__Data__.
%%

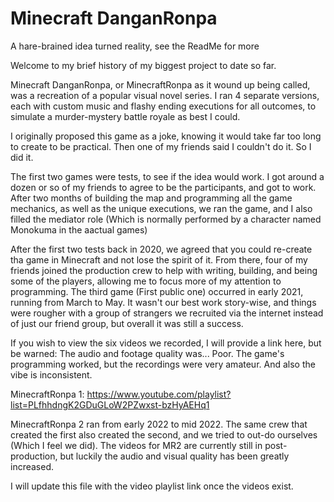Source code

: # Minecraft DanganRonpa
 A hare-brained idea turned reality, see the ReadMe for more

Welcome to my brief history of my biggest project to date so far.

Minecraft DanganRonpa, or MinecraftRonpa as it wound up being called, was a recreation of a popular visual novel series. I ran 4 separate versions, each with custom music and flashy ending executions for all outcomes, to simulate a murder-mystery battle royale as best I could.

I originally proposed this game as a joke, knowing it would take far too long to create to be practical. Then one of my friends said I couldn't do it. So I did it.

The first two games were tests, to see if the idea would work. I got around a dozen or so of my friends to agree to be the participants, and got to work. After two months of building the map and programming all the game mechanics, as well as the unique executions, we ran the game, and I also filled the mediator role (Which is normally performed by a character named Monokuma in the aactual games)

After the first two tests back in 2020, we agreed that you could re-create tha game in Minecraft and not lose the spirit of it. From there, four of my friends joined the production crew to help with writing, building, and being some of the players, allowing me to focus more of my attention to programming. The third game (First public one) occurred in early 2021, running from March to May. It wasn't our best work story-wise, and things were rougher with a group of strangers we recruited via the internet instead of just our friend group, but overall it was still a success.

If you wish to view the six videos we recorded, I will provide a link here, but be warned: The audio and footage quality was... Poor. The game's programming worked, but the recordings were very amateur. And also the vibe is inconsistent.

MinecraftRonpa 1: https://www.youtube.com/playlist?list=PLfhhdngK2GDuGLoW2PZwxst-bzHyAEHq1

MinecraftRonpa 2 ran from early 2022 to mid 2022. The same crew that created the first also created the second, and we tried to out-do ourselves (Which I feel we did). The videos for MR2 are currently still in post-production, but luckily the audio and visual quality has been greatly increased.

I will update this file with the video playlist link once the videos exist.
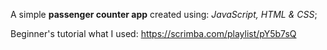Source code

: A simple **passenger counter app** created using: _JavaScript, HTML & CSS_;

Beginner's tutorial what I used: https://scrimba.com/playlist/pY5b7sQ

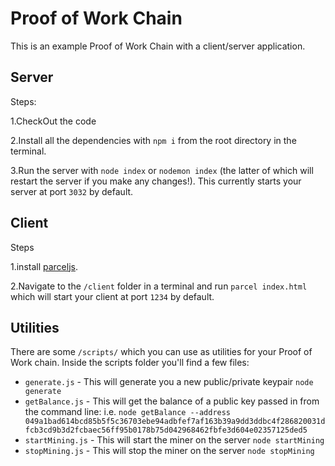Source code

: # Proof of Work Chain

This is an example Proof of Work Chain with a client/server application.

## Server
Steps:

1.CheckOut the code

2.Install all the dependencies with `npm i` from the root directory in the terminal.

3.Run the server with `node index` or `nodemon index` (the latter of which will restart the server if you make any changes!). This currently starts your server at port `3032` by default.

## Client
Steps

1.install [parceljs](https://parceljs.org).

2.Navigate to the `/client` folder in a terminal and run `parcel index.html` which will start your client at port `1234` by default.

## Utilities

There are some `/scripts/` which you can use as utilities for your Proof of Work chain. Inside the scripts folder you'll find a few files:

- `generate.js` - This will generate you a new public/private keypair `node generate`
- `getBalance.js` - This will get the balance of a public key passed in from the command line: i.e. `node getBalance --address 049a1bad614bcd85b5f5c36703ebe94adbfef7af163b39a9dd3ddbc4f286820031dfcb3cd9b3d2fcbaec56ff95b0178b75d042968462fbfe3d604e02357125ded5`
- `startMining.js` - This will start the miner on the server `node startMining`
- `stopMining.js` - This will stop the miner on the server `node stopMining`

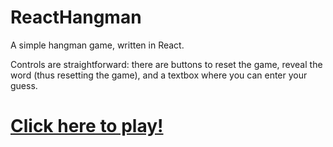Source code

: # ReactHangman
A simple hangman game, written in React.

Controls are straightforward: there are buttons to reset the game, reveal the word (thus resetting the game), and a textbox where you can enter your guess.

# [Click here to play!](https://elchupacambra.github.io/ReactHangman/)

%%

__What to produce__. Retype the text of all four entries above word for word, leaving out the pictures.

__Your solution__.
Source code

: # Minecraft DanganRonpa
 A hare-brained idea turned reality, see the ReadMe for more

Welcome to my brief history of my biggest project to date so far.

Minecraft DanganRonpa, or MinecraftRonpa as it wound up being called, was a recreation of a popular visual novel series. I ran 4 separate versions, each with custom music and flashy ending executions for all outcomes, to simulate a murder-mystery battle royale as best I could.

I originally proposed this game as a joke, knowing it would take far too long to create to be practical. Then one of my friends said I couldn't do it. So I did it.

The first two games were tests, to see if the idea would work. I got around a dozen or so of my friends to agree to be the participants, and got to work. After two months of building the map and programming all the game mechanics, as well as the unique executions, we ran the game, and I also filled the mediator role (Which is normally performed by a character named Monokuma in the aactual games)

After the first two tests back in 2020, we agreed that you could re-create tha game in Minecraft and not lose the spirit of it. From there, four of my friends joined the production crew to help with writing, building, and being some of the players, allowing me to focus more of my attention to programming. The third game (First public one) occurred in early 2021, running from March to May. It wasn't our best work story-wise, and things were rougher with a group of strangers we recruited via the internet instead of just our friend group, but overall it was still a success.

If you wish to view the six videos we recorded, I will provide a link here, but be warned: The audio and footage quality was... Poor. The game's programming worked, but the recordings were very amateur. And also the vibe is inconsistent.

MinecraftRonpa 1: https://www.youtube.com/playlist?list=PLfhhdngK2GDuGLoW2PZwxst-bzHyAEHq1

MinecraftRonpa 2 ran from early 2022 to mid 2022. The same crew that created the first also created the second, and we tried to out-do ourselves (Which I feel we did). The videos for MR2 are currently still in post-production, but luckily the audio and visual quality has been greatly increased.

I will update this file with the video playlist link once the videos exist.
Source code

: A simple **passenger counter app** created using: _JavaScript, HTML & CSS_;

Beginner's tutorial what I used: https://scrimba.com/playlist/pY5b7sQ

Source code

: # Proof of Work Chain

This is an example Proof of Work Chain with a client/server application.

## Server
Steps:

1.CheckOut the code

2.Install all the dependencies with `npm i` from the root directory in the terminal.

3.Run the server with `node index` or `nodemon index` (the latter of which will restart the server if you make any changes!). This currently starts your server at port `3032` by default.

## Client
Steps

1.install [parceljs](https://parceljs.org).

2.Navigate to the `/client` folder in a terminal and run `parcel index.html` which will start your client at port `1234` by default.

## Utilities

There are some `/scripts/` which you can use as utilities for your Proof of Work chain. Inside the scripts folder you'll find a few files:

- `generate.js` - This will generate you a new public/private keypair `node generate`
- `getBalance.js` - This will get the balance of a public key passed in from the command line: i.e. `node getBalance --address 049a1bad614bcd85b5f5c36703ebe94adbfef7af163b39a9dd3ddbc4f286820031dfcb3cd9b3d2fcbaec56ff95b0178b75d042968462fbfe3d604e02357125ded5`
- `startMining.js` - This will start the miner on the server `node startMining`
- `stopMining.js` - This will stop the miner on the server `node stopMining`

Source code

: # ReactHangman
A simple hangman game, written in React.

Controls are straightforward: there are buttons to reset the game, reveal the word (thus resetting the game), and a textbox where you can enter your guess.

# [Click here to play!](https://elchupacambra.github.io/ReactHangman/)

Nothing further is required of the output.